Per chi non lo sapesse l‘Anisetta Meletti è un liquore all’anice, sorella della sambuca e del mistrà, cugina dei vari pastis e ouzo. Gli ho spiegato che noi la beviamo in differenti modalità: liscia, con la mosca o come correzione per il caffè. Ho anche provato ad appurare se conoscessero quello che reputo il distillato all’anice migliore in circolazione, il Varnelli. Niente. Ho invece evitato di raccontagli di quella volta in cui a Roma chiesi un Mistrà Pallini in uno di quei bar di quartiere con il mobilio fermo ai ’70 e un vecchietto che mi stava accanto, abbassando la gazzetta dello sport, guardò il barista commentando “ma ancora la fanno quella schifezza?”.

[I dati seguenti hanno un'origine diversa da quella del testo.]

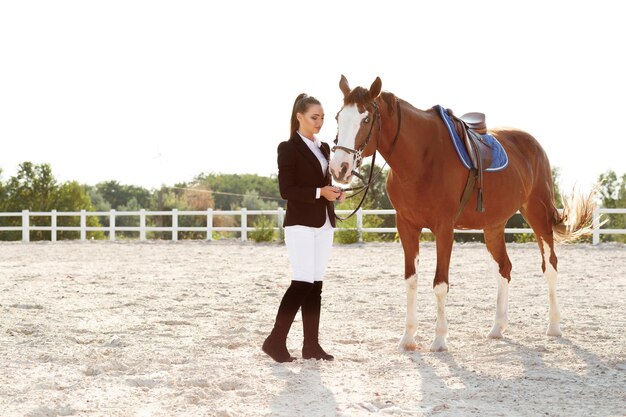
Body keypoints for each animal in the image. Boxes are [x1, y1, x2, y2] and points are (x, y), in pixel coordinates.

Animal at [326, 75, 596, 352]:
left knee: (549, 265)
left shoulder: (444, 228)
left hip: (537, 214)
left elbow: (440, 284)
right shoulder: (406, 226)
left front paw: (439, 339)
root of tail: (534, 146)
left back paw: (553, 326)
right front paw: (408, 337)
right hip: (494, 225)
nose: (339, 168)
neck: (422, 158)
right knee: (504, 268)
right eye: (338, 117)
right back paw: (497, 328)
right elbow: (411, 280)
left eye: (366, 119)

È stato Mohammed a chiarirmi la storia dell’anisetta “mi ricordo che gli anziani la chiamavano cappotto per senzatetto. Allora la provai e compresi il perché di quel nome: se ti ci sbronzi, puoi anche dormire nudo in una pozza d’acqua d’inverno”.
Insomma, a partire da un semplice cappotto, attraverso le tangenti della polisemia, mi resta un trittico d’italianità niente male: stile, divorzi e sbronze. Nulla da obiettare. Ci posso stare.